This customer’s existing set up included a single 200 watt solar panel with a single 12 volt AGM battery to run an entire 36 foot fifth wheel trailer. There was a cheap solar charge controller that came with the trailer that was non-programmable. They did have an on-board generator, but didn’t want to run it just to make coffee or watch television.
The Problem With Their Old Setup
For a 36 foot fifth wheel trailer, a single 12 volt AGM battery was highly insufficient. The customer wanted enough battery power to watch TV, run cooking appliances, run fans, lights, water pump, to last throughout a weekend of camping. The single 200 watt solar panel is only enough to keep the battery charged while in storage.
I had the customer purchase two 100 amp hour lithium batteries direct from BattleBorn. I installed two 350 watt, residential grade, solar panels, and wired them into a Victron MPPT 100/50 solar charge controller. I left the existing 200 watt solar panel, upgraded the charge controller to a Victron 75/15 MPPT. I then programmed the two controllers to work together to give the customer a total of 900 watts of solar, all going into their new BattleBorn lithium batteries.

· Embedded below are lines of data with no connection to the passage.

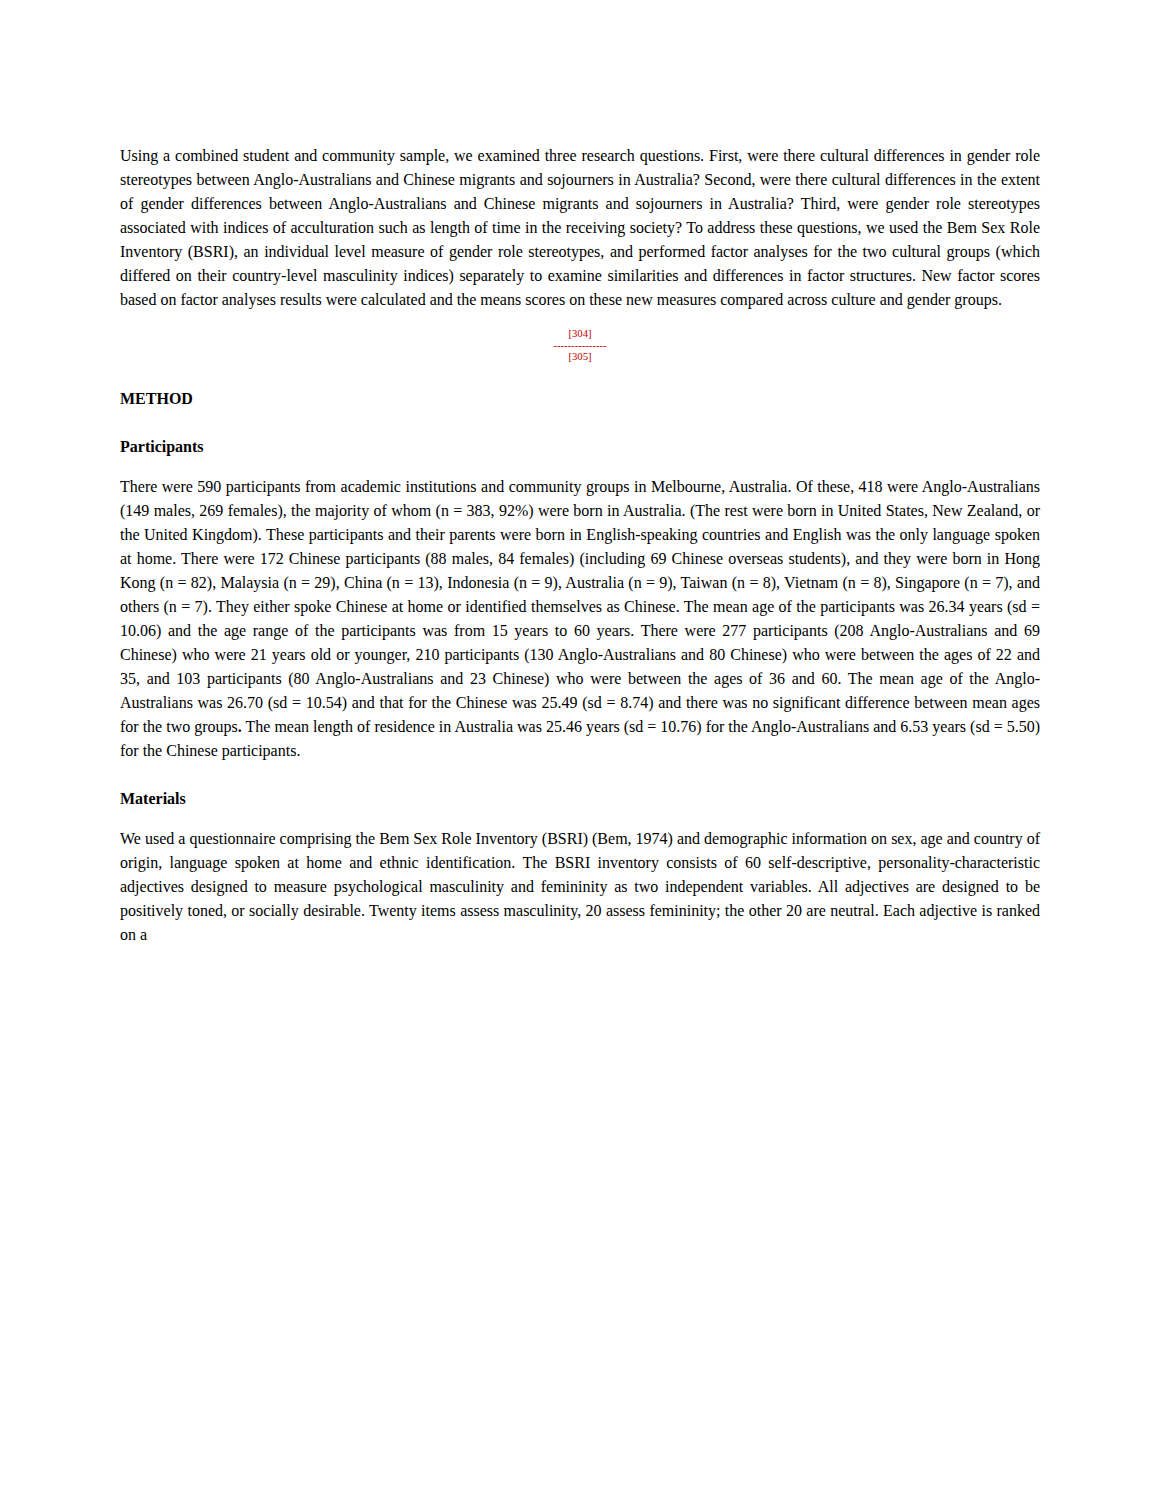Using a combined student and community sample, we examined three research questions. First, were there cultural differences in gender role stereotypes between Anglo-Australians and Chinese migrants and sojourners in Australia? Second, were there cultural differences in the extent of gender differences between Anglo-Australians and Chinese migrants and sojourners in Australia? Third, were gender role stereotypes associated with indices of acculturation such as length of time in the receiving society? To address these questions, we used the Bem Sex Role Inventory (BSRI), an individual level measure of gender role stereotypes, and performed factor analyses for the two cultural groups (which differed on their country-level masculinity indices) separately to examine similarities and differences in factor structures. New factor scores based on factor analyses results were calculated and the means scores on these new measures compared across culture and gender groups.
[304] --------------- [305]
METHOD
Participants
There were 590 participants from academic institutions and community groups in Melbourne, Australia. Of these, 418 were Anglo-Australians (149 males, 269 females), the majority of whom (n = 383, 92%) were born in Australia. (The rest were born in United States, New Zealand, or the United Kingdom). These participants and their parents were born in English-speaking countries and English was the only language spoken at home. There were 172 Chinese participants (88 males, 84 females) (including 69 Chinese overseas students), and they were born in Hong Kong (n = 82), Malaysia (n = 29), China (n = 13), Indonesia (n = 9), Australia (n = 9), Taiwan (n = 8), Vietnam (n = 8), Singapore (n = 7), and others (n = 7). They either spoke Chinese at home or identified themselves as Chinese. The mean age of the participants was 26.34 years (sd = 10.06) and the age range of the participants was from 15 years to 60 years. There were 277 participants (208 Anglo-Australians and 69 Chinese) who were 21 years old or younger, 210 participants (130 Anglo-Australians and 80 Chinese) who were between the ages of 22 and 35, and 103 participants (80 Anglo-Australians and 23 Chinese) who were between the ages of 36 and 60. The mean age of the Anglo-Australians was 26.70 (sd = 10.54) and that for the Chinese was 25.49 (sd = 8.74) and there was no significant difference between mean ages for the two groups. The mean length of residence in Australia was 25.46 years (sd = 10.76) for the Anglo-Australians and 6.53 years (sd = 5.50) for the Chinese participants.
Materials
We used a questionnaire comprising the Bem Sex Role Inventory (BSRI) (Bem, 1974) and demographic information on sex, age and country of origin, language spoken at home and ethnic identification. The BSRI inventory consists of 60 self-descriptive, personality-characteristic adjectives designed to measure psychological masculinity and femininity as two independent variables. All adjectives are designed to be positively toned, or socially desirable. Twenty items assess masculinity, 20 assess femininity; the other 20 are neutral. Each adjective is ranked on a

I left their existing AGM battery in place and wired it up as a start battery for their on-board generator. I added a Cyrix battery combiner to it so that it could get charged by solar.
In addition, I added a manual main-disconnect that allowed the customer to disconnect the battery system, mostly when the trailer is in storage.
I installed a Victron Mutiplus 3,000 watt hybrid-inverter to run one-leg of the trailer. This allows use of microwave, AC and wall outlets for both TVs, bathroom, kitchen and exterior from battery power. This set up has the capacity to run their air conditioning off of battery for up 90 minutes.This system as programmed will just work.
There is redundancy for temp and voltage for the Lithium battery. If the battery is ever depleted, the inverter disconnects @ 11v, the 12v side of coach disconnects at 10.5v, BattleBorn BMS disconnects at 10v. The dedicated start battery disconnects at 12.6v leaving it fully charged to start the generator. The Converter can put 40A into battery and is retired but operational. The charger section of the inverter can put 120A into the battery from generator/shore power.
When plugged into shore power both legs of the trailer get 50A each. When the generator runs each leg still gets ~23A and the inverter can use solar and battery to add 25A to its leg in the RV. When the trailer is without power, the inverter can supply surges up to 50A to the one leg of the trailer.